::: Material for this task

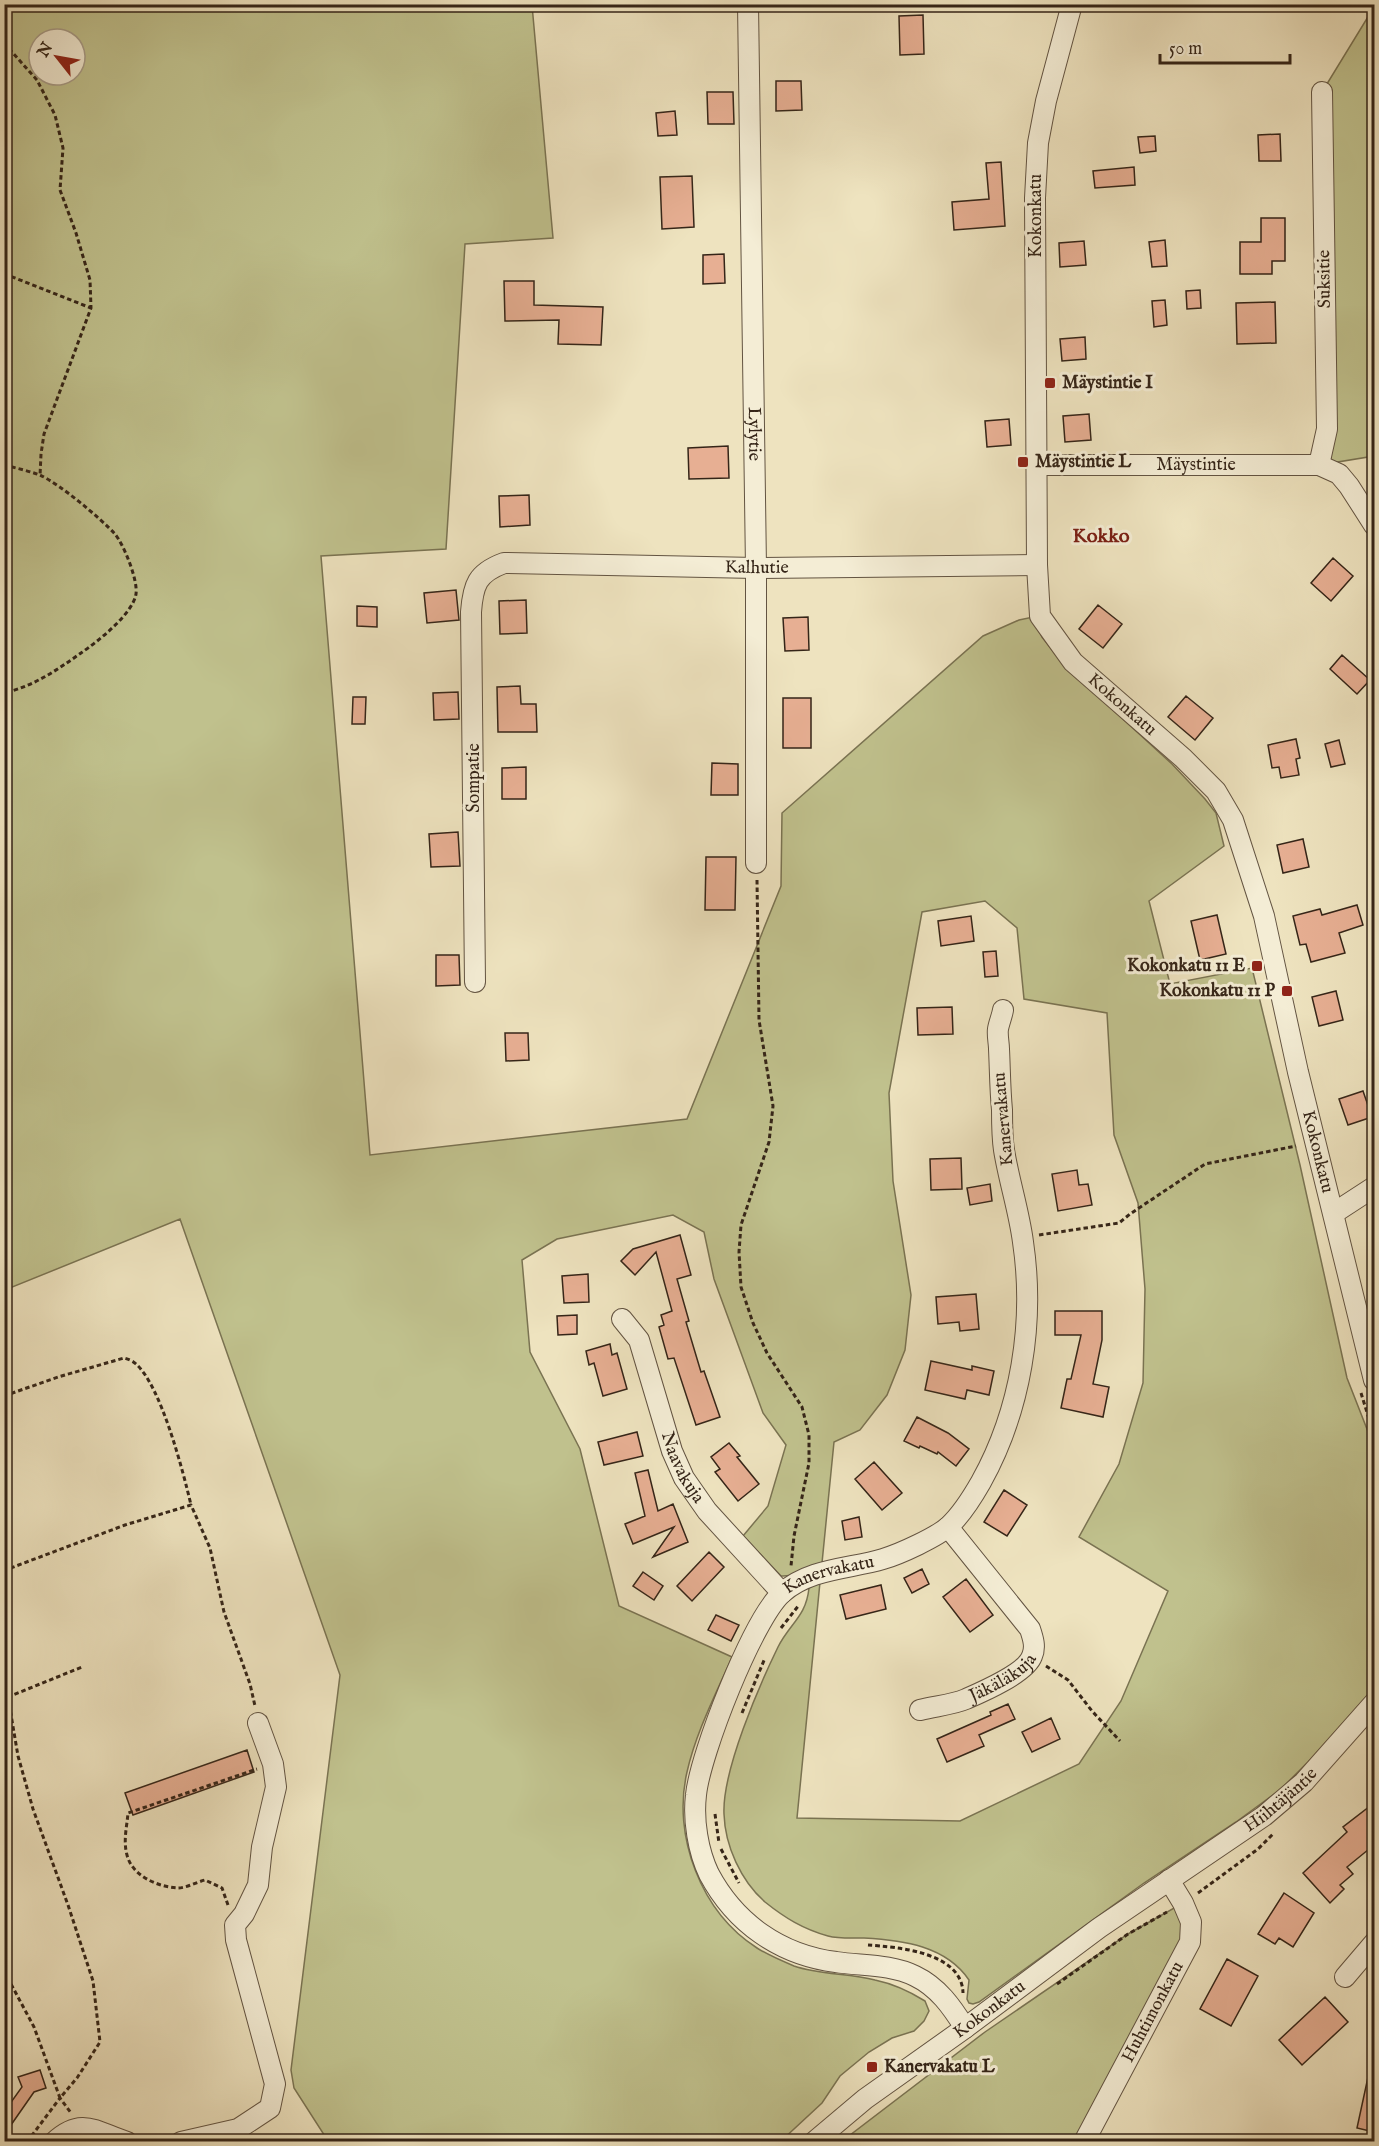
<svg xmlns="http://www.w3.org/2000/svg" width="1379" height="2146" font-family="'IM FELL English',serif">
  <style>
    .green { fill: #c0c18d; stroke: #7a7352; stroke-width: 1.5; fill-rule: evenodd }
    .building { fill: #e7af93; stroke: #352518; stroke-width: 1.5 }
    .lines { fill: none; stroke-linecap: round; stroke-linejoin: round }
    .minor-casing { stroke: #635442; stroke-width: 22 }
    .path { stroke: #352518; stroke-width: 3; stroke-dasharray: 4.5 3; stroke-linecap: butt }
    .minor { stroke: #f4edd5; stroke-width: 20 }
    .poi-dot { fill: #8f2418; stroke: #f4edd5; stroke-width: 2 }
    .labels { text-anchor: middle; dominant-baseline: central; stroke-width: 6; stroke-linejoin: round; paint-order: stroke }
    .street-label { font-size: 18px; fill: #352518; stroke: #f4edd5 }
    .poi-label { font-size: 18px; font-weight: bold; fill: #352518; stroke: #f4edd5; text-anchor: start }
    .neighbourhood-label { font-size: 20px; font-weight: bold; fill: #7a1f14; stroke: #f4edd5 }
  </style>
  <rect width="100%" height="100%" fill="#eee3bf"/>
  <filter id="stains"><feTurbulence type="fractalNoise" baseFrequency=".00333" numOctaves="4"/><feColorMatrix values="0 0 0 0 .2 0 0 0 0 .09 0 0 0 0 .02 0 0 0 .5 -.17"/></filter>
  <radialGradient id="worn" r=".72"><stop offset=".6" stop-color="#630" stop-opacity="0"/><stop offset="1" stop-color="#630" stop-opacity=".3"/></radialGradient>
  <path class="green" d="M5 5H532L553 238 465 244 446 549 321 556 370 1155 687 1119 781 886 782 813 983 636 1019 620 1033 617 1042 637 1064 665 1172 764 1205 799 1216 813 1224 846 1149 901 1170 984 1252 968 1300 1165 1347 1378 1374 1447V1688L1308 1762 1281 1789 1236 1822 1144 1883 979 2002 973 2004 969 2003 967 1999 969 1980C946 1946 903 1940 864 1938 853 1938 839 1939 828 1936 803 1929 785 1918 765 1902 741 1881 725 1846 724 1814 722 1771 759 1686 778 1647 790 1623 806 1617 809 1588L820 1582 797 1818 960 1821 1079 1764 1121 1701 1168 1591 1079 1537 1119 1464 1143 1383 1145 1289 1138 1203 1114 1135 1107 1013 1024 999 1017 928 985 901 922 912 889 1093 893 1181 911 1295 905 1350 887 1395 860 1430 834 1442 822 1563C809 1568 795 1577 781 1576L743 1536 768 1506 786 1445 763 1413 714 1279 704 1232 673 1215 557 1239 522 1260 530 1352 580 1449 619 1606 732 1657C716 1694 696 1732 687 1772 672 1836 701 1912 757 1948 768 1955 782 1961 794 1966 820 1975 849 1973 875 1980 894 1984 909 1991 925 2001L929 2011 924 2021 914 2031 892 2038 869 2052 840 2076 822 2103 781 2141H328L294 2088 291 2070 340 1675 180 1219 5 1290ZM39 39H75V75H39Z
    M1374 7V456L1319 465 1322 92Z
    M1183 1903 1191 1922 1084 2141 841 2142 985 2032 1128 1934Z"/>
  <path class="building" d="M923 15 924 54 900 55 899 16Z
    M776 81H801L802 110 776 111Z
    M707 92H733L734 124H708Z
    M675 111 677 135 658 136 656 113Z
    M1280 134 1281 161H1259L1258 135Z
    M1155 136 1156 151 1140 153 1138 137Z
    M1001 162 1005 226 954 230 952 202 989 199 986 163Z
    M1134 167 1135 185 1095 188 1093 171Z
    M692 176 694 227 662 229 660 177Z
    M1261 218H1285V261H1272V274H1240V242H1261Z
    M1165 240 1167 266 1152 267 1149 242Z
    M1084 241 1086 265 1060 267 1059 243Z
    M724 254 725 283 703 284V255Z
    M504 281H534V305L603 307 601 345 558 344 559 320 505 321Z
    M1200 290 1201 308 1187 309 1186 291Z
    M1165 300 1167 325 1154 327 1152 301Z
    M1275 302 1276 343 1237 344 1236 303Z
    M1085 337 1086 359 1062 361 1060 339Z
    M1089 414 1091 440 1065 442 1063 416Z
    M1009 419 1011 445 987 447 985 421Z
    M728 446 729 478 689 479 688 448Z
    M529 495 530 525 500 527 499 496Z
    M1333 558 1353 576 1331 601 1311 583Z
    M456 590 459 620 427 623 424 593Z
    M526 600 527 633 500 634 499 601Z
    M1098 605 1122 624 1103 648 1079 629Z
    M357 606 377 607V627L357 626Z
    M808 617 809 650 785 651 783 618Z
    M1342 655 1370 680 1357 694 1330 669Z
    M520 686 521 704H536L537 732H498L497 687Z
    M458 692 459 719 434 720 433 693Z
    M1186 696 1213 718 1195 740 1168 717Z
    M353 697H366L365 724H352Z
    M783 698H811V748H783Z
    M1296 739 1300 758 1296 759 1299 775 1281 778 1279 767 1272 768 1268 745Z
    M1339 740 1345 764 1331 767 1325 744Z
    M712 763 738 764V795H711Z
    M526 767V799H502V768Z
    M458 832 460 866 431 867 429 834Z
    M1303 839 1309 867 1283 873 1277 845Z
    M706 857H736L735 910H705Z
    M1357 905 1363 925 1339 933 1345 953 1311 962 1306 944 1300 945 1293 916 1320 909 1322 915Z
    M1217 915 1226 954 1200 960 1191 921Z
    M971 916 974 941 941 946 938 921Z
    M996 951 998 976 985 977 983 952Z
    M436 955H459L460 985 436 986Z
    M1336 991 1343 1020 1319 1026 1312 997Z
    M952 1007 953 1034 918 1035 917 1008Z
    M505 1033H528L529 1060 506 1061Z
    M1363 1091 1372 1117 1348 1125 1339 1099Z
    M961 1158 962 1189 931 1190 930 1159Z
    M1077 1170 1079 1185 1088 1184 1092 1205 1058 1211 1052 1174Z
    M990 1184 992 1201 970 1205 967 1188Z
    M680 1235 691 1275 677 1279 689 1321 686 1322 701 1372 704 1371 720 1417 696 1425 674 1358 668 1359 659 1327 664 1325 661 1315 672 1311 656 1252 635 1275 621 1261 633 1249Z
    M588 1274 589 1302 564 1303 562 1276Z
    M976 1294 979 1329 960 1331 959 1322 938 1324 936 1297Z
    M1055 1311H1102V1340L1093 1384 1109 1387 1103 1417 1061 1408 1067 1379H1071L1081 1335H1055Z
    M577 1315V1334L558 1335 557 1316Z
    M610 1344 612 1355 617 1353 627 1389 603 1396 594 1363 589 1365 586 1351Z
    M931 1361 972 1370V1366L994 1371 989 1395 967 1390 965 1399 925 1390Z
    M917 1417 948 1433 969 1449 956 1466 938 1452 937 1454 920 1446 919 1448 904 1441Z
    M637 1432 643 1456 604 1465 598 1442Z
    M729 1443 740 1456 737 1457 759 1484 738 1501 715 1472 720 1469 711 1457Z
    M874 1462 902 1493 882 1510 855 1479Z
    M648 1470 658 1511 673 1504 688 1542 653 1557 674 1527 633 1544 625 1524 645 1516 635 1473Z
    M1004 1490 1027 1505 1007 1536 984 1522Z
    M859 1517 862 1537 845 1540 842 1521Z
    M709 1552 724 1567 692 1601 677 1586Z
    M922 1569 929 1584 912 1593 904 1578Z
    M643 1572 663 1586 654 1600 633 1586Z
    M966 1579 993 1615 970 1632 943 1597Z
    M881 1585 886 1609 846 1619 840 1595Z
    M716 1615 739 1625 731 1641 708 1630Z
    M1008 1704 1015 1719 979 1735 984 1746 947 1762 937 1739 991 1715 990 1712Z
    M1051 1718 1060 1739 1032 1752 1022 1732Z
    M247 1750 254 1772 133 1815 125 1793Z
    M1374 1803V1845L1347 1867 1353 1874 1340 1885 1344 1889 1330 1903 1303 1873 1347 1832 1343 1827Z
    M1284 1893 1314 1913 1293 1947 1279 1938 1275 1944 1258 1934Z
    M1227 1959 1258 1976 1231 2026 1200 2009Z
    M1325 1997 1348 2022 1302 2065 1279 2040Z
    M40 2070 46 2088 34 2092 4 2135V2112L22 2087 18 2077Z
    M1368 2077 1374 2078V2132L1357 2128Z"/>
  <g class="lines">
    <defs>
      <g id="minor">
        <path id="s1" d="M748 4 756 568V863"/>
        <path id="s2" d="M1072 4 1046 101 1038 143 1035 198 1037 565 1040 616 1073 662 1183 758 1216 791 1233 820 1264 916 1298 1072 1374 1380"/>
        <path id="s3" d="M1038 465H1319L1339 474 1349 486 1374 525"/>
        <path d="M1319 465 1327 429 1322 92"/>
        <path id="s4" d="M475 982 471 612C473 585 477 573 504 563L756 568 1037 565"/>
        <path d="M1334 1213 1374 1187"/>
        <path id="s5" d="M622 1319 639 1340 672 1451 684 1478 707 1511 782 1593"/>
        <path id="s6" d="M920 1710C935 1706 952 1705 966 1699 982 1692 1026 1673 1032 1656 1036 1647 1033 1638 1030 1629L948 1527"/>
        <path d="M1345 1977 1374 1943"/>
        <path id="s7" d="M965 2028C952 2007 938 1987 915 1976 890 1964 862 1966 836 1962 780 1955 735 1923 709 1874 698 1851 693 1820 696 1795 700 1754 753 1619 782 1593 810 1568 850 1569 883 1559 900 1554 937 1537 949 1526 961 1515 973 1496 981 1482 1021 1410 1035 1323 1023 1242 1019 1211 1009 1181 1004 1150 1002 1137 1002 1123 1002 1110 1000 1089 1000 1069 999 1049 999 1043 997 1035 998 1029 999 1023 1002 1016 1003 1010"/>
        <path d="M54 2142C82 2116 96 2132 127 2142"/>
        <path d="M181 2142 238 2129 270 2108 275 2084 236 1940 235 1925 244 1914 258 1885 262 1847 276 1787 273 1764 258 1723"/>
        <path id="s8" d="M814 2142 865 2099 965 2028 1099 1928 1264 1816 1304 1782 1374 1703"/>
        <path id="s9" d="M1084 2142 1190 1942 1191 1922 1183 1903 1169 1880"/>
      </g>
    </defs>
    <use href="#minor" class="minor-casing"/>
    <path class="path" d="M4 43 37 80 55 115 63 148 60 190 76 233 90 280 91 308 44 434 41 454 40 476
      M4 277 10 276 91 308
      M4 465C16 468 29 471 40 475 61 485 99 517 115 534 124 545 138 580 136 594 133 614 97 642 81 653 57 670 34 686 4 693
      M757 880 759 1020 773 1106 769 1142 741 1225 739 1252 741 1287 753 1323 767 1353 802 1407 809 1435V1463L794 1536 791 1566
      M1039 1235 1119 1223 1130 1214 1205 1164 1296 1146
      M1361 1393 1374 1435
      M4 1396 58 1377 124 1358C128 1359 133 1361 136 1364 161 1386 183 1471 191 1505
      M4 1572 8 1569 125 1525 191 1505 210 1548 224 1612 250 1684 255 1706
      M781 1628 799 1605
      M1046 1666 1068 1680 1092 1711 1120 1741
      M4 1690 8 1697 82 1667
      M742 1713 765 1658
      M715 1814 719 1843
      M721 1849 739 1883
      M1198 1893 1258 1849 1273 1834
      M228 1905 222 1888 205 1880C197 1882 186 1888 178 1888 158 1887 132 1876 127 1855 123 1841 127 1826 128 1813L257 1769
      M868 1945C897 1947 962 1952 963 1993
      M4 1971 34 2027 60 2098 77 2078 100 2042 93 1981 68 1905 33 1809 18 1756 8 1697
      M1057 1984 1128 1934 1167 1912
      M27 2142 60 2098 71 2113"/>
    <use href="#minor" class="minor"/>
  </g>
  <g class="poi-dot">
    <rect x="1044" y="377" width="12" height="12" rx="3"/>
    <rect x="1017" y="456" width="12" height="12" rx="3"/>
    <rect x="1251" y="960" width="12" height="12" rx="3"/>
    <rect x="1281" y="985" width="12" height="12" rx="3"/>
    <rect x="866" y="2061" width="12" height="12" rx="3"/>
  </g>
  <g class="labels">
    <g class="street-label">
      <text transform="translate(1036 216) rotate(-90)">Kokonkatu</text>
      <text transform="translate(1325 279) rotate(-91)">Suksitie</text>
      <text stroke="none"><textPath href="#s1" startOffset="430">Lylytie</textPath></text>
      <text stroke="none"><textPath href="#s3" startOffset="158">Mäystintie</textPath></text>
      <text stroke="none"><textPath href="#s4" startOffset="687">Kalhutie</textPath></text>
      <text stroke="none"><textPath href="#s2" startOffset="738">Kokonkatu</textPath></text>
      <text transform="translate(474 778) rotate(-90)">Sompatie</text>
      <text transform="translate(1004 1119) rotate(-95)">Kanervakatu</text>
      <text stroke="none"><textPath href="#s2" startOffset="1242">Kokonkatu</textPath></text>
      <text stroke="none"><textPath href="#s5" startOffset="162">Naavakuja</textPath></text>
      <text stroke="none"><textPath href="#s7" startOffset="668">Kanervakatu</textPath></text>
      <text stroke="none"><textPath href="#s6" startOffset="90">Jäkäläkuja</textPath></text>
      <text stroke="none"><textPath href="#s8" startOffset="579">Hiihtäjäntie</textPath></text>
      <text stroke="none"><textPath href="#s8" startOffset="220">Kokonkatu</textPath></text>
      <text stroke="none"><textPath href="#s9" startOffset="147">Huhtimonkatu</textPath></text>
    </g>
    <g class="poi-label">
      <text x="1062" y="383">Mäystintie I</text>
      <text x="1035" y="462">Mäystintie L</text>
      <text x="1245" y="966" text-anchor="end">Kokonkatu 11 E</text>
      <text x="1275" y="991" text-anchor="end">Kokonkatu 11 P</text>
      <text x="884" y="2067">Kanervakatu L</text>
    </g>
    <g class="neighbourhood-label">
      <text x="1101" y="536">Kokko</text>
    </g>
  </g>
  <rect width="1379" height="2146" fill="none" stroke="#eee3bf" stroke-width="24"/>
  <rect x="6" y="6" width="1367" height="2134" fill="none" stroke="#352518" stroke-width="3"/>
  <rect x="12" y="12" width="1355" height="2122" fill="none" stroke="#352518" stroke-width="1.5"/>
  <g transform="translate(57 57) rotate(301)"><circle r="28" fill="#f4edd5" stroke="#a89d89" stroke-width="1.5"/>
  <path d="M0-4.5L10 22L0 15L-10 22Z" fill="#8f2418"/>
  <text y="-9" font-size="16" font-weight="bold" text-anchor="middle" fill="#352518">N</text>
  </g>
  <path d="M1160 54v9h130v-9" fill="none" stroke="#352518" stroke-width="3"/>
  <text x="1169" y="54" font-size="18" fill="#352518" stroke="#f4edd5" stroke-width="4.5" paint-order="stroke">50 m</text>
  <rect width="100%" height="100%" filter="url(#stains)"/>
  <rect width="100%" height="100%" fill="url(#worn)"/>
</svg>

::::::

Task details
State the number of lines in the records that contain the string "anchor", and nothing more.

Solution to the problem
5